Networked Environment for Music Analysis (NEMA)

Principal Investigators: J. Stephen Downie, Ichiro Fujinaga

Research Partners: David De Roure, Mark Sandler, Tim Crawford, David Bainbridge

Funding Source: Scholarly Communications program of the Andrew W. Mellon Foundation

INTRODUCTION

The Networked Environment for Music Analysis (NEMA) project is a multinational, multidisciplinary cyberinfrastructure project for music information processing that builds upon and extends the music information retrieval research being conducted by the International Music Information Retrieval Systems Evaluation Laboratory (IMIRSEL) at the University of Illinois at Urbana-Champaign (UIUC). NEMA brings together the collective projects and the associated tools of six world leaders in the domains of music information retrieval (MIR), computational musicology (CM) and e-humanities research.

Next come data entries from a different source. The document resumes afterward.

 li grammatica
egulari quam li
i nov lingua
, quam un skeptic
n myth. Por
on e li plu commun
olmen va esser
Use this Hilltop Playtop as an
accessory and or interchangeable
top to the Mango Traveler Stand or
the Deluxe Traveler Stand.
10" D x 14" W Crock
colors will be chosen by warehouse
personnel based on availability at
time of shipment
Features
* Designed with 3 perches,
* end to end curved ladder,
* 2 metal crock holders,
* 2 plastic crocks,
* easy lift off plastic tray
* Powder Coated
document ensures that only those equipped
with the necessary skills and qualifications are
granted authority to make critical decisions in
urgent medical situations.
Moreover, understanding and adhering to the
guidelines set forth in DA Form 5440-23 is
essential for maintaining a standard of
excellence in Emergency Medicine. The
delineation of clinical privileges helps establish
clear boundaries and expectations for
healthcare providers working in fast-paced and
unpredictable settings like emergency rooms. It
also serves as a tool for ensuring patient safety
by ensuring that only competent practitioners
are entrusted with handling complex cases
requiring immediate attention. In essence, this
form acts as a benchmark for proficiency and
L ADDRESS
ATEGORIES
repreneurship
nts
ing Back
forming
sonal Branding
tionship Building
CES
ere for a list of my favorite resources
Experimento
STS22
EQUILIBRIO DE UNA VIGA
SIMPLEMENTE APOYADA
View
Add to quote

NEMA provides an open and extensible webservice-based resource framework that facilitates the integration of music data and analytic/evaluative tools that can be used by the global MIR and CM research and education communities on a basis independent of time or location. To help achieve this goal, the NEMA team is working co-operatively with the UIUC-based, Mellon-funded, Software Environment for the Advancement of Scholarly Research (SEASR) project to exploit SEASR’s expertise and technologies in the domains of data mining and webservice-based resource framework development.

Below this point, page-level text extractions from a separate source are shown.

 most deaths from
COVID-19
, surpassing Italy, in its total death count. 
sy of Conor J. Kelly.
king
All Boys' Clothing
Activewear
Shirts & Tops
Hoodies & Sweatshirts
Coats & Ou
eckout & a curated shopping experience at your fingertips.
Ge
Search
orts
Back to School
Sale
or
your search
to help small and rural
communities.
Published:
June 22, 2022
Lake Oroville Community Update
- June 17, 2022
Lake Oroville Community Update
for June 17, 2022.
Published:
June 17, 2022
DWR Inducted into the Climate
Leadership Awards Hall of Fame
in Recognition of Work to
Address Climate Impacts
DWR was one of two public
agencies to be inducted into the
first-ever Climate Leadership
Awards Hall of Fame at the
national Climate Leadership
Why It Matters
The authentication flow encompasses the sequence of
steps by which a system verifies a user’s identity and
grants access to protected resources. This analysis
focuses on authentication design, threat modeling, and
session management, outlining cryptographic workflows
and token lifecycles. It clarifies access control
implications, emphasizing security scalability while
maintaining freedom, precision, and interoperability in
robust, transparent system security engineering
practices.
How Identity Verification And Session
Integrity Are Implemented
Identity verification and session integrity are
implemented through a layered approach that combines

Shown in the diagram below is the current architecture of the NEMA system. Click on it for a larger view. An in depth description of the NEMA architecture can be found here.

Logical diagram of the NEMA system architecture

MOTIVATION

The NEMA project was inspired by the lessons learned over the course of the Mellon-funded Music Information Retrieval/Music Digital Library Evaluation Project (2003-2007) led by Prof. J. Stephen Downie and his IMIRSEL team at UIUC's Graduate School of Library and Information Science (GSLIS). Downie’s experience in running the annual Music Information Retrieval Evaluation eXchange (MIREX) on behalf of the MIR community has brought to the fore three important issues that have a direct impact on the present NEMA project. The automation, distribution and integration of MIR and CM research tool development, evaluation and use are but some of the important issues being addressed under the NEMA rubric.

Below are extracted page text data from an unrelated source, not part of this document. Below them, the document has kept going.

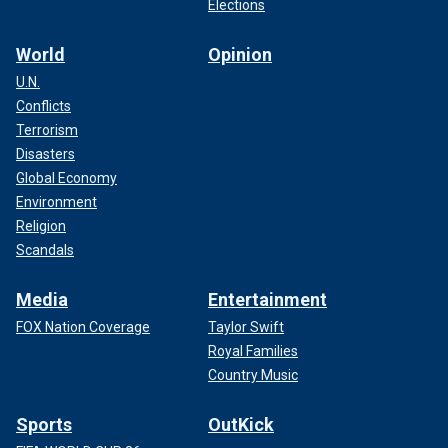
Elections
World
Opinion
U.N.
Conflicts
Terrorism
Disasters
Global Economy
Environment
Religion
Scandals
Media
Entertainment
FOX Nation Coverage
Taylor Swift
Royal Families
Country Music
Sports
OutKick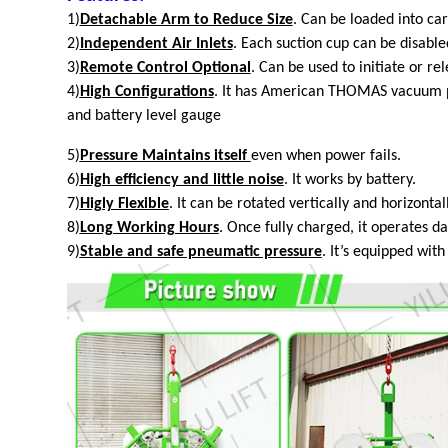
1)
Detachable Arm to Reduce Size
. Can be loaded into car
2)
Independent Air Inlets
. Each suction cup can be disabled
3)
Remote Control Optional
. Can be used to initiate or re
4)
High Configurations
. It has American THOMAS vacuum pu
and battery level gauge
5)
Pressure Maintains itself
even
when power fails.
6)
High efficiency and little noise
. It works by battery.
7)
Higly Flexible
. It can be rotated vertically and horizontall
8)
Long Working Hours
. Once fully charged, it operates d
9)
Stable and safe pneumatic pressure
. It’s equipped wit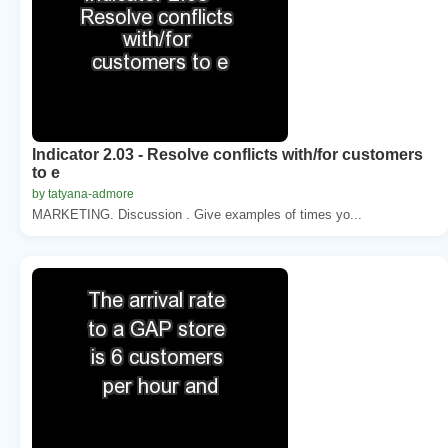
Indicator 2.03 - Resolve conflicts with/for customers
to e
by tatyana-admore
MARKETING. Discussion . Give examples of times yo...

Evaluation report for a chord transcription task

VISION

NEMA Phase I offers the promise of a new and expanded MIR/CM research paradigm. Under this new paradigm, it should become possible for MIR/CM researchers to overcome limitations of time-specific and location-specific resources. In the new NEMA reality, for example, it should become commonplace for researchers at Lab A to build a virtual collection from Library B and Lab C, acquire the necessary ground-truth from Lab D, incorporate a feature extractor from Lab E, amalgamate the extracted features with those provided by Lab F, build a set of models based on a pair of classifiers from Labs G and H and then validate the results against another virtual collection taken from Lab I and Library J. Once completed, the results and newly created features sets would be, in turn, made available for others to build upon.

KEY GOALS

  1. Resource accessibility. For example, new means to provide access to good ground-truth sets, to broad-based music collections, to feature sets, and to pre-built models, etc. must be found.
  2. Resource discovery. For example, new discovery tools are needed so that individual items or resource subsets might be put to use.
  3. Resource sharing/re-use. For example, new standards for ground-truth and feature sets must be developed to facilitate their re-use.
  4. Resource customization. For example, new ways need to be developed to help researchers amalgamate aspects of independently produced feature sets to create novel feature sets.